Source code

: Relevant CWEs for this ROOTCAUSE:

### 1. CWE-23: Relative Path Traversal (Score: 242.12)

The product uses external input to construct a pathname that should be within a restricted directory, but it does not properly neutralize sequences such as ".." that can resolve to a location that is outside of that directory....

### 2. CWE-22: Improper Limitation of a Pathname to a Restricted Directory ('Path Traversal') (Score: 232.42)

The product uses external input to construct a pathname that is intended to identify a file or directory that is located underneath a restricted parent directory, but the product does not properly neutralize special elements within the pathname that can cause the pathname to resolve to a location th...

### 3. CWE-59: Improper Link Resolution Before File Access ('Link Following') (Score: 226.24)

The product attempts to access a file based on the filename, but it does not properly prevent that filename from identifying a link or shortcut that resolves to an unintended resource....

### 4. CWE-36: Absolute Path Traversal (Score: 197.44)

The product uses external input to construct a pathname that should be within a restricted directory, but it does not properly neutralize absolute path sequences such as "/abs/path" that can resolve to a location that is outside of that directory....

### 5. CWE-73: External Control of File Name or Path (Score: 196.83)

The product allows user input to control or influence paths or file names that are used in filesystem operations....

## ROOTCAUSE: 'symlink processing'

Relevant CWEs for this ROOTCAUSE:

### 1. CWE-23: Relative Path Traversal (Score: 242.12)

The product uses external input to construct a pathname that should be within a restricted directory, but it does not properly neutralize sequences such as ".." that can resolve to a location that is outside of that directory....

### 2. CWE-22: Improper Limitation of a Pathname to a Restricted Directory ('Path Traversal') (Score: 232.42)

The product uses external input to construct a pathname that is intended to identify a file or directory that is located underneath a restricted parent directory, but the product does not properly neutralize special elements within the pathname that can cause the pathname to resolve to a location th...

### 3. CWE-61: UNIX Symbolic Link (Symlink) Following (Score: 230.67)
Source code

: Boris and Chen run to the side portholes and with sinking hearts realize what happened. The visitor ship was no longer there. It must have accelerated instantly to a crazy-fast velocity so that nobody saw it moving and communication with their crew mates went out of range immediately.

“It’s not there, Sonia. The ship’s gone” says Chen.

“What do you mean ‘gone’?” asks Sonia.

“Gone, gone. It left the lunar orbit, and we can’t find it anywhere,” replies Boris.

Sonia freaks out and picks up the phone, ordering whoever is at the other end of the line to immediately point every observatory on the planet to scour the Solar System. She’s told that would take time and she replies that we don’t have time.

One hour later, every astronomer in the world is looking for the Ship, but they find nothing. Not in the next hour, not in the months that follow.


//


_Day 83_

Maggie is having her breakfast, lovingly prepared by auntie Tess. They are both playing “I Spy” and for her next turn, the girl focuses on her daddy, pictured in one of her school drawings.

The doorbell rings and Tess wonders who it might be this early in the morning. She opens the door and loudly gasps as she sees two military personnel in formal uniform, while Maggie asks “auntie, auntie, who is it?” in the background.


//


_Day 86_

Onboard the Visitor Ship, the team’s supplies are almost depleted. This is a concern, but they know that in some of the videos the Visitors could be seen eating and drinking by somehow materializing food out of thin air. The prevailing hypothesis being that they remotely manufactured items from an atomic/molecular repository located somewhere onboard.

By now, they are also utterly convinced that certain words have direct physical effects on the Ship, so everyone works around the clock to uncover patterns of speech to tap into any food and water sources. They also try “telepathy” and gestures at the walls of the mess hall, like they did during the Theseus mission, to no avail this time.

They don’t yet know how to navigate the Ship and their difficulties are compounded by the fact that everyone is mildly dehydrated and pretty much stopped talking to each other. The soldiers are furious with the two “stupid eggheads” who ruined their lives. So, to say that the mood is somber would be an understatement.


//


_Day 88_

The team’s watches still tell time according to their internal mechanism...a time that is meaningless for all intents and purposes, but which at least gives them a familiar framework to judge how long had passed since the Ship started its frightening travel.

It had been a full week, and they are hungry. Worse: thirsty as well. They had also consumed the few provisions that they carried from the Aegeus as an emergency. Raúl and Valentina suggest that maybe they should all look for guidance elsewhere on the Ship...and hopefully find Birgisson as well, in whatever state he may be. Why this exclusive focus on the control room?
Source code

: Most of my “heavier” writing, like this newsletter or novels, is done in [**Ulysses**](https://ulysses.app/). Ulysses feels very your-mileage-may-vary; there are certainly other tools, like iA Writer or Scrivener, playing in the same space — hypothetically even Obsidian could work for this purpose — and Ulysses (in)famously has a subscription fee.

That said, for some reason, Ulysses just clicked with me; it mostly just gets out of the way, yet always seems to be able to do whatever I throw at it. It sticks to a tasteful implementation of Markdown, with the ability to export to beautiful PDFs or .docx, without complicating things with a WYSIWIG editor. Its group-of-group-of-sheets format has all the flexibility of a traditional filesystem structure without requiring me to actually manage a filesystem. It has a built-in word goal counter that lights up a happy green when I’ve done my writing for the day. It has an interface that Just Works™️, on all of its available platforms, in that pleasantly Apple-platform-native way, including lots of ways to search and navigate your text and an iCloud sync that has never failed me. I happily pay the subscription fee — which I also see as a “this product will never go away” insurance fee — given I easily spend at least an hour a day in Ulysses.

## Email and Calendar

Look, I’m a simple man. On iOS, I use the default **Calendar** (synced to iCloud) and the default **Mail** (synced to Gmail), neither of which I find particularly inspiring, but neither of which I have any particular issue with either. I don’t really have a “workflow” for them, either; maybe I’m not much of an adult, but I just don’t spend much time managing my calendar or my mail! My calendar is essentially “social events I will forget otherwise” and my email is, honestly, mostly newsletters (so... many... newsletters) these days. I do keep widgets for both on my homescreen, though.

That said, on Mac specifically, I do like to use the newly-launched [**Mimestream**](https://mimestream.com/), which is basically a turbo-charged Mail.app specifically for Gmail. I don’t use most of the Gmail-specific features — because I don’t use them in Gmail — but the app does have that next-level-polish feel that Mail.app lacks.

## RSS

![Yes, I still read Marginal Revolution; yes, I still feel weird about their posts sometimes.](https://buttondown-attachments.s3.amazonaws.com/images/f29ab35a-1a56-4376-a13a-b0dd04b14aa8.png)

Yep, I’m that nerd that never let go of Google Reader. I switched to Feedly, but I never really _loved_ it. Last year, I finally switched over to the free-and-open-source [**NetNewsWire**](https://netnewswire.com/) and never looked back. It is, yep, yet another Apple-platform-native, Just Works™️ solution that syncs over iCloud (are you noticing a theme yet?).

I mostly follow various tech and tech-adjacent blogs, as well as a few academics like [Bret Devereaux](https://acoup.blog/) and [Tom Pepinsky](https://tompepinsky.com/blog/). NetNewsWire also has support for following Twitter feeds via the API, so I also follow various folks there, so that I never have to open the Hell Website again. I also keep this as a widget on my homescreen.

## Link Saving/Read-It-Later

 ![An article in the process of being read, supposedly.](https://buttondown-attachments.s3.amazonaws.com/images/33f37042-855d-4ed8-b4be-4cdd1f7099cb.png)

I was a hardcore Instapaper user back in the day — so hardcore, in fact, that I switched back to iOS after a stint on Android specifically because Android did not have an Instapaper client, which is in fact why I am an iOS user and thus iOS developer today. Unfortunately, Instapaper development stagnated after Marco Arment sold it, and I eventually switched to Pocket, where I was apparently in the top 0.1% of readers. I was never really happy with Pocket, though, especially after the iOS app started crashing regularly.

*The problem*. Lay out every nonblank line of the material above as a Markdown table with two columns, Row and Line, numbering the rows in order.

*Solution to this exercise*.
| Row | Line |
|---|---|
| 1 | Source code |
| 2 | : Relevant CWEs for this ROOTCAUSE: |
| 3 | ### 1. CWE-23: Relative Path Traversal (Score: 242.12) |
| 4 | The product uses external input to construct a pathname that should be within a restricted directory, but it does not properly neutralize sequences such as ".." that can resolve to a location that is outside of that directory.... |
| 5 | ### 2. CWE-22: Improper Limitation of a Pathname to a Restricted Directory ('Path Traversal') (Score: 232.42) |
| 6 | The product uses external input to construct a pathname that is intended to identify a file or directory that is located underneath a restricted parent directory, but the product does not properly neutralize special elements within the pathname that can cause the pathname to resolve to a location th... |
| 7 | ### 3. CWE-59: Improper Link Resolution Before File Access ('Link Following') (Score: 226.24) |
| 8 | The product attempts to access a file based on the filename, but it does not properly prevent that filename from identifying a link or shortcut that resolves to an unintended resource.... |
| 9 | ### 4. CWE-36: Absolute Path Traversal (Score: 197.44) |
| 10 | The product uses external input to construct a pathname that should be within a restricted directory, but it does not properly neutralize absolute path sequences such as "/abs/path" that can resolve to a location that is outside of that directory.... |
| 11 | ### 5. CWE-73: External Control of File Name or Path (Score: 196.83) |
| 12 | The product allows user input to control or influence paths or file names that are used in filesystem operations.... |
| 13 | ## ROOTCAUSE: 'symlink processing' |
| 14 | Relevant CWEs for this ROOTCAUSE: |
| 15 | ### 1. CWE-23: Relative Path Traversal (Score: 242.12) |
| 16 | The product uses external input to construct a pathname that should be within a restricted directory, but it does not properly neutralize sequences such as ".." that can resolve to a location that is outside of that directory.... |
| 17 | ### 2. CWE-22: Improper Limitation of a Pathname to a Restricted Directory ('Path Traversal') (Score: 232.42) |
| 18 | The product uses external input to construct a pathname that is intended to identify a file or directory that is located underneath a restricted parent directory, but the product does not properly neutralize special elements within the pathname that can cause the pathname to resolve to a location th... |
| 19 | ### 3. CWE-61: UNIX Symbolic Link (Symlink) Following (Score: 230.67) |
| 20 | Source code |
| 21 | : Boris and Chen run to the side portholes and with sinking hearts realize what happened. The visitor ship was no longer there. It must have accelerated instantly to a crazy-fast velocity so that nobody saw it moving and communication with their crew mates went out of range immediately. |
| 22 | “It’s not there, Sonia. The ship’s gone” says Chen. |
| 23 | “What do you mean ‘gone’?” asks Sonia. |
| 24 | “Gone, gone. It left the lunar orbit, and we can’t find it anywhere,” replies Boris. |
| 25 | Sonia freaks out and picks up the phone, ordering whoever is at the other end of the line to immediately point every observatory on the planet to scour the Solar System. She’s told that would take time and she replies that we don’t have time. |
| 26 | One hour later, every astronomer in the world is looking for the Ship, but they find nothing. Not in the next hour, not in the months that follow. |
| 27 | // |
| 28 | _Day 83_ |
| 29 | Maggie is having her breakfast, lovingly prepared by auntie Tess. They are both playing “I Spy” and for her next turn, the girl focuses on her daddy, pictured in one of her school drawings. |
| 30 | The doorbell rings and Tess wonders who it might be this early in the morning. She opens the door and loudly gasps as she sees two military personnel in formal uniform, while Maggie asks “auntie, auntie, who is it?” in the background. |
| 31 | // |
| 32 | _Day 86_ |
| 33 | Onboard the Visitor Ship, the team’s supplies are almost depleted. This is a concern, but they know that in some of the videos the Visitors could be seen eating and drinking by somehow materializing food out of thin air. The prevailing hypothesis being that they remotely manufactured items from an atomic/molecular repository located somewhere onboard. |
| 34 | By now, they are also utterly convinced that certain words have direct physical effects on the Ship, so everyone works around the clock to uncover patterns of speech to tap into any food and water sources. They also try “telepathy” and gestures at the walls of the mess hall, like they did during the Theseus mission, to no avail this time. |
| 35 | They don’t yet know how to navigate the Ship and their difficulties are compounded by the fact that everyone is mildly dehydrated and pretty much stopped talking to each other. The soldiers are furious with the two “stupid eggheads” who ruined their lives. So, to say that the mood is somber would be an understatement. |
| 36 | // |
| 37 | _Day 88_ |
| 38 | The team’s watches still tell time according to their internal mechanism...a time that is meaningless for all intents and purposes, but which at least gives them a familiar framework to judge how long had passed since the Ship started its frightening travel. |
| 39 | It had been a full week, and they are hungry. Worse: thirsty as well. They had also consumed the few provisions that they carried from the Aegeus as an emergency. Raúl and Valentina suggest that maybe they should all look for guidance elsewhere on the Ship...and hopefully find Birgisson as well, in whatever state he may be. Why this exclusive focus on the control room? |
| 40 | Source code |
| 41 | : Most of my “heavier” writing, like this newsletter or novels, is done in [**Ulysses**](https://ulysses.app/). Ulysses feels very your-mileage-may-vary; there are certainly other tools, like iA Writer or Scrivener, playing in the same space — hypothetically even Obsidian could work for this purpose — and Ulysses (in)famously has a subscription fee. |
| 42 | That said, for some reason, Ulysses just clicked with me; it mostly just gets out of the way, yet always seems to be able to do whatever I throw at it. It sticks to a tasteful implementation of Markdown, with the ability to export to beautiful PDFs or .docx, without complicating things with a WYSIWIG editor. Its group-of-group-of-sheets format has all the flexibility of a traditional filesystem structure without requiring me to actually manage a filesystem. It has a built-in word goal counter that lights up a happy green when I’ve done my writing for the day. It has an interface that Just Works™️, on all of its available platforms, in that pleasantly Apple-platform-native way, including lots of ways to search and navigate your text and an iCloud sync that has never failed me. I happily pay the subscription fee — which I also see as a “this product will never go away” insurance fee — given I easily spend at least an hour a day in Ulysses. |
| 43 | ## Email and Calendar |
| 44 | Look, I’m a simple man. On iOS, I use the default **Calendar** (synced to iCloud) and the default **Mail** (synced to Gmail), neither of which I find particularly inspiring, but neither of which I have any particular issue with either. I don’t really have a “workflow” for them, either; maybe I’m not much of an adult, but I just don’t spend much time managing my calendar or my mail! My calendar is essentially “social events I will forget otherwise” and my email is, honestly, mostly newsletters (so... many... newsletters) these days. I do keep widgets for both on my homescreen, though. |
| 45 | That said, on Mac specifically, I do like to use the newly-launched [**Mimestream**](https://mimestream.com/), which is basically a turbo-charged Mail.app specifically for Gmail. I don’t use most of the Gmail-specific features — because I don’t use them in Gmail — but the app does have that next-level-polish feel that Mail.app lacks. |
| 46 | ## RSS |
| 47 | ![Yes, I still read Marginal Revolution; yes, I still feel weird about their posts sometimes.](https://buttondown-attachments.s3.amazonaws.com/images/f29ab35a-1a56-4376-a13a-b0dd04b14aa8.png) |
| 48 | Yep, I’m that nerd that never let go of Google Reader. I switched to Feedly, but I never really _loved_ it. Last year, I finally switched over to the free-and-open-source [**NetNewsWire**](https://netnewswire.com/) and never looked back. It is, yep, yet another Apple-platform-native, Just Works™️ solution that syncs over iCloud (are you noticing a theme yet?). |
| 49 | I mostly follow various tech and tech-adjacent blogs, as well as a few academics like [Bret Devereaux](https://acoup.blog/) and [Tom Pepinsky](https://tompepinsky.com/blog/). NetNewsWire also has support for following Twitter feeds via the API, so I also follow various folks there, so that I never have to open the Hell Website again. I also keep this as a widget on my homescreen. |
| 50 | ## Link Saving/Read-It-Later |
| 51 |  ![An article in the process of being read, supposedly.](https://buttondown-attachments.s3.amazonaws.com/images/33f37042-855d-4ed8-b4be-4cdd1f7099cb.png) |
| 52 | I was a hardcore Instapaper user back in the day — so hardcore, in fact, that I switched back to iOS after a stint on Android specifically because Android did not have an Instapaper client, which is in fact why I am an iOS user and thus iOS developer today. Unfortunately, Instapaper development stagnated after Marco Arment sold it, and I eventually switched to Pocket, where I was apparently in the top 0.1% of readers. I was never really happy with Pocket, though, especially after the iOS app started crashing regularly. |